Ortadoğu Afganistan'dan Türkiye'ye dek sorunlara sahne olurken Filistin'i kenara bırakmak kolay olabilir. Ancak bu ihtilafı çözmek Doğu-Batı ilişkilerinde yeni sayfa açar.
Dünya Ortadoğu'da barış umutlarına dair lafları dinlemekten usandı. Yeni bir büyük resesyondan nasıl kaçınılacağı, iklim değişikliğinin nasıl önleneceği ve nükleer silahsızlanmanın nasıl ilerletileceği gibi çok daha acil birçok görev yok mu? Hatta Ortadoğu'da çok daha önemli sorunlar yok mu?
Cihatçılar Afganistan ve Pakistan'da caka satıyor ve ABD'yle NATO onlarla başa çıkmanın formülünü bulabilmiş değil. İran hileli seçimin ve muhalefetin bastırılmasının ardından diken üstünde. Tahran'ın teokratları açtığı temas kapısını ABD Başkanı Barack Obama'nın suratına çarpıyor.
Bilhassa İsrail İran'ın nükleer tesislerini bombalama tehdidini hayata geçirirse savaş yönünde gerçek bir risk söz konusu. Yemen infilak ediyor. Güneydeki aşiretlerin ayrılmasıyla patlak verecek bir savaş İranlıları, Suudileri ve diğerlerini içine çekebilir ve Arap yarımadası bir mini-Kongo haline gelebilir.
------------------------------------------------------------
» **Yapılacak Çalışmalar**
a: Ortadoğu hakkındaki metne göre aşağıdaki soruları yanıtlayınız:
(i) Filistin ihtilafının çözülmesi hangi alanda yeni bir sayfa açar?
(ii) Cihatçılar hangi iki ülkede caka satmaktadır?
(iii) Güneydeki aşiretlerin ayrılmasıyla patlak verecek bir savaş sonucunda Arap yarımadası neye dönüşebilir?
b: Ortadoğu hakkındaki metnin "Ortadoğu Afganistan'dan Türkiye'ye" ile "sorunlar yok mu?" arasındaki bölümünü, bu ifadeler de dahil olmak üzere, hiçbir değişiklik yapmadan yazınız.
Liste, bu çalışmada kullanılmayacaktır.

» **Sağlanan Veriler**
------------------------------------------------------------
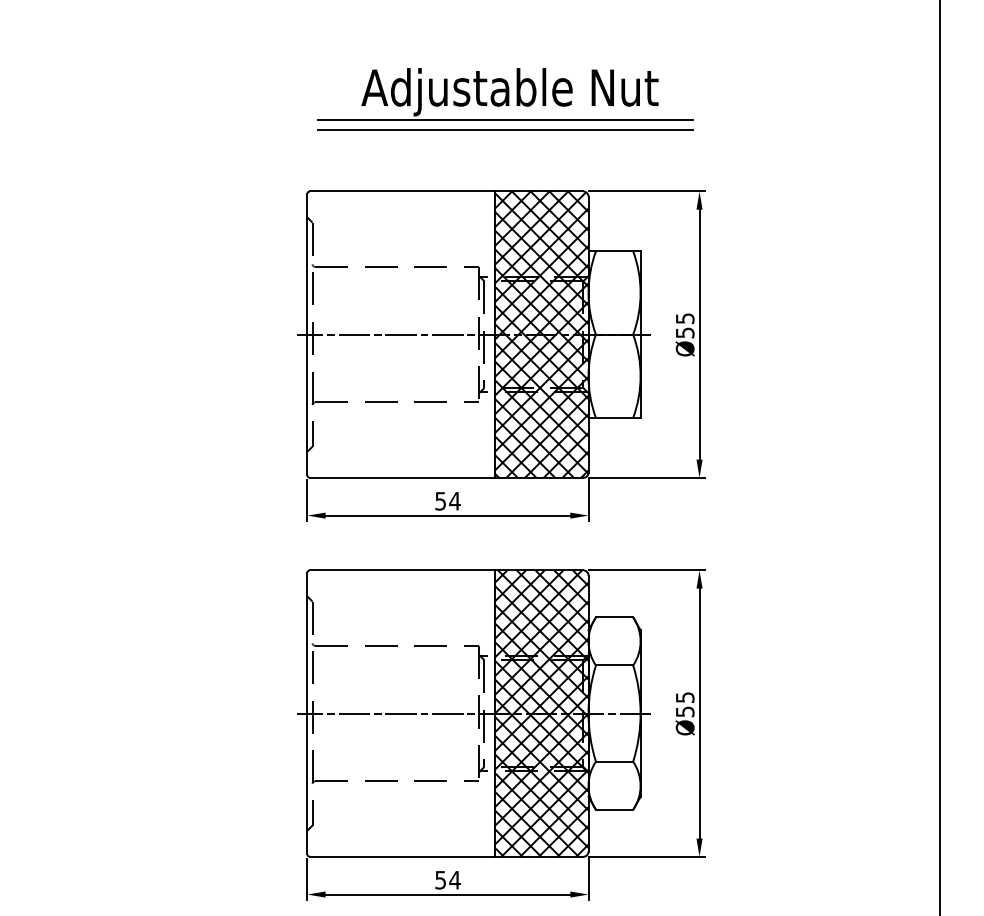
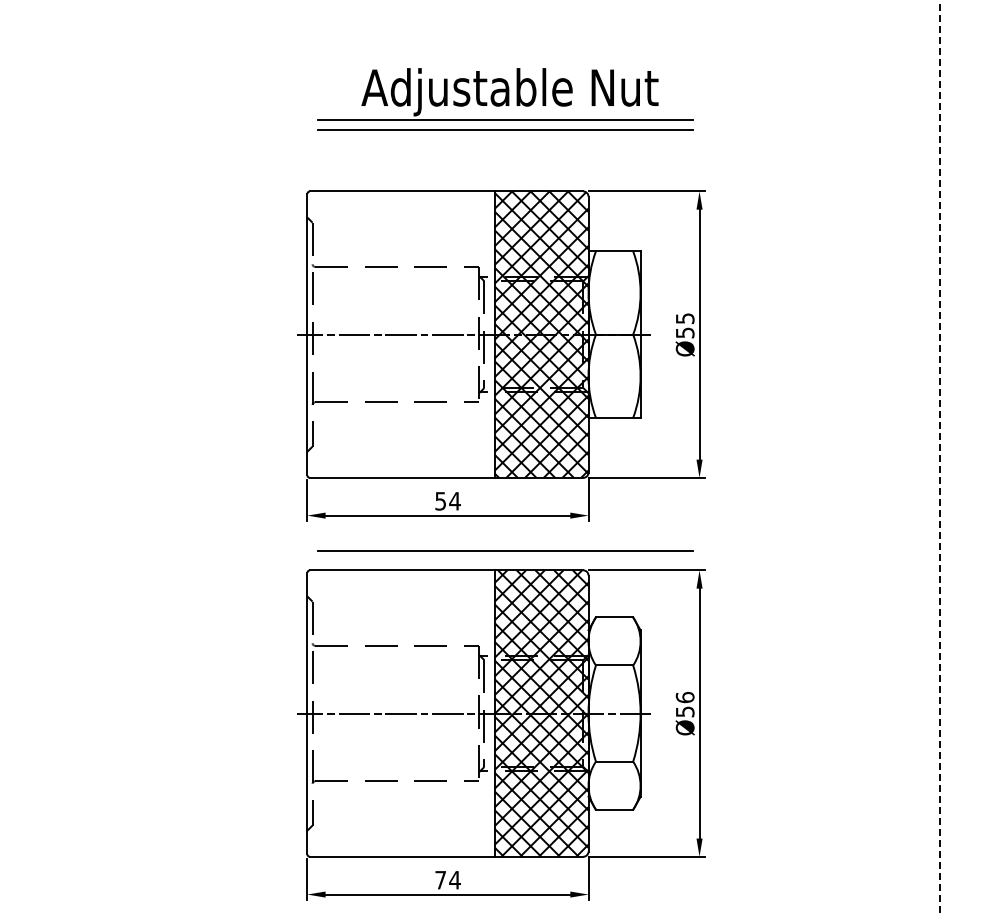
line at (939, 458): solid -> dashed
line at (505, 550): none -> present
text at (684, 697): Ø55 -> Ø56
text at (440, 880): 54 -> 74
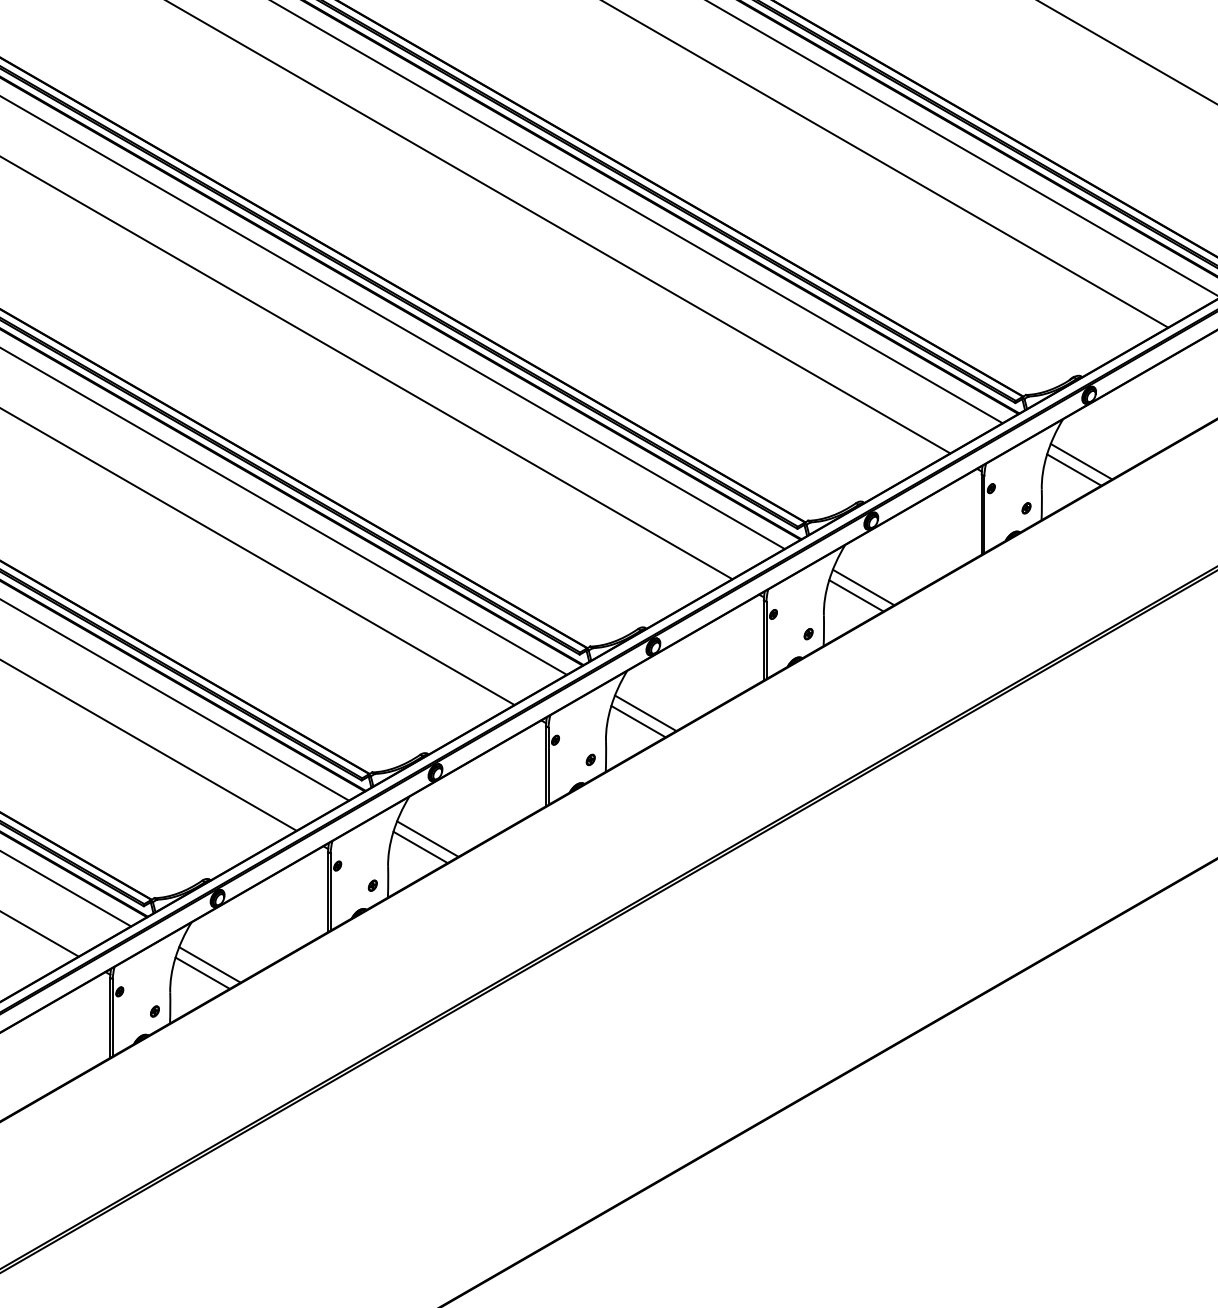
------------------------------------------------------------
» **Sıralı Yanıtlar**
a:
(i) Doğu-Batı ilişkilerinde.
(ii) Afganistan ve Pakistan'da.
(iii) Bir mini-Kongo'ya.

b:
Ortadoğu Afganistan'dan Türkiye'ye dek sorunlara sahne olurken Filistin'i kenara bırakmak kolay olabilir. Ancak bu ihtilafı çözmek Doğu-Batı ilişkilerinde yeni sayfa açar.
Dünya Ortadoğu'da barış umutlarına dair lafları dinlemekten usandı. Yeni bir büyük resesyondan nasıl kaçınılacağı, iklim değişikliğinin nasıl önleneceği ve nükleer silahsızlanmanın nasıl ilerletileceği gibi çok daha acil birçok görev yok mu? Hatta Ortadoğu'da çok daha önemli sorunlar yok mu?